■ TASK TO CARRY OUT
The expected output is the complete listing, unchanged.

[Start of section]

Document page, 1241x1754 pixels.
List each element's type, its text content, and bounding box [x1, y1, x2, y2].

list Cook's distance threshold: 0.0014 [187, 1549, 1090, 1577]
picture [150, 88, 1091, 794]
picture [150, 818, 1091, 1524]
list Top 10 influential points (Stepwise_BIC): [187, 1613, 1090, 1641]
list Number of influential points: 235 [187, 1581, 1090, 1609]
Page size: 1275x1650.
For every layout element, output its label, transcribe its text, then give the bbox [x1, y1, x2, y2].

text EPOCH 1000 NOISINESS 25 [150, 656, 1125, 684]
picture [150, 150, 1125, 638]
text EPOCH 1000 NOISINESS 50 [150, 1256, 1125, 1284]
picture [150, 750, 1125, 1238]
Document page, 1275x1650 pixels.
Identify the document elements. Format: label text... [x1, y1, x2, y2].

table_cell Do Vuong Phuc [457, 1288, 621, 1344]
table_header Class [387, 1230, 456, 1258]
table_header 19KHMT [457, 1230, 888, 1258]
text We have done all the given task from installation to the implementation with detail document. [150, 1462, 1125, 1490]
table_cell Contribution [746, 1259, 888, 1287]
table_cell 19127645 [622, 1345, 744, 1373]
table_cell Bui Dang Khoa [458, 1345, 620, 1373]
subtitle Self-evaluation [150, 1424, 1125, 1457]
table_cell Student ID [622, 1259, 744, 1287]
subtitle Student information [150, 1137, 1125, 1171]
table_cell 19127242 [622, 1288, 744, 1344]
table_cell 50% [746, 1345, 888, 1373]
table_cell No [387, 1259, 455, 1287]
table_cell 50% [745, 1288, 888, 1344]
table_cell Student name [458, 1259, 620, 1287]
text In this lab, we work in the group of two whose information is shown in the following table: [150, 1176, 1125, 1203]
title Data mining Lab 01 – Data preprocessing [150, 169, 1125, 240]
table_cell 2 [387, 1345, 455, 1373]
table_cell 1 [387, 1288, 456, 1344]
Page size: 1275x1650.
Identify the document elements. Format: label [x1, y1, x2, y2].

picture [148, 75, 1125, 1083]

[End of section]

■ WRITTEN SOLUTION
Document page, 1241x1754 pixels.
List each element's type, its text content, and bounding box [x1, y1, x2, y2].

list Cook's distance threshold: 0.0014 [187, 1549, 1090, 1577]
picture [150, 88, 1091, 794]
picture [150, 818, 1091, 1524]
list Top 10 influential points (Stepwise_BIC): [187, 1613, 1090, 1641]
list Number of influential points: 235 [187, 1581, 1090, 1609]
Page size: 1275x1650.
For every layout element, output its label, transcribe its text, then give the bbox [x1, y1, x2, y2].

text EPOCH 1000 NOISINESS 25 [150, 656, 1125, 684]
picture [150, 150, 1125, 638]
text EPOCH 1000 NOISINESS 50 [150, 1256, 1125, 1284]
picture [150, 750, 1125, 1238]
Document page, 1275x1650 pixels.
Identify the document elements. Format: label text... [x1, y1, x2, y2].

table_cell Do Vuong Phuc [457, 1288, 621, 1344]
table_header Class [387, 1230, 456, 1258]
table_header 19KHMT [457, 1230, 888, 1258]
text We have done all the given task from installation to the implementation with detail document. [150, 1462, 1125, 1490]
table_cell Contribution [746, 1259, 888, 1287]
table_cell 19127645 [622, 1345, 744, 1373]
table_cell Bui Dang Khoa [458, 1345, 620, 1373]
subtitle Self-evaluation [150, 1424, 1125, 1457]
table_cell Student ID [622, 1259, 744, 1287]
subtitle Student information [150, 1137, 1125, 1171]
table_cell 19127242 [622, 1288, 744, 1344]
table_cell 50% [746, 1345, 888, 1373]
table_cell No [387, 1259, 455, 1287]
table_cell 50% [745, 1288, 888, 1344]
table_cell Student name [458, 1259, 620, 1287]
text In this lab, we work in the group of two whose information is shown in the following table: [150, 1176, 1125, 1203]
title Data mining Lab 01 – Data preprocessing [150, 169, 1125, 240]
table_cell 2 [387, 1345, 455, 1373]
table_cell 1 [387, 1288, 456, 1344]
Page size: 1275x1650.
Identify the document elements. Format: label [x1, y1, x2, y2].

picture [148, 75, 1125, 1083]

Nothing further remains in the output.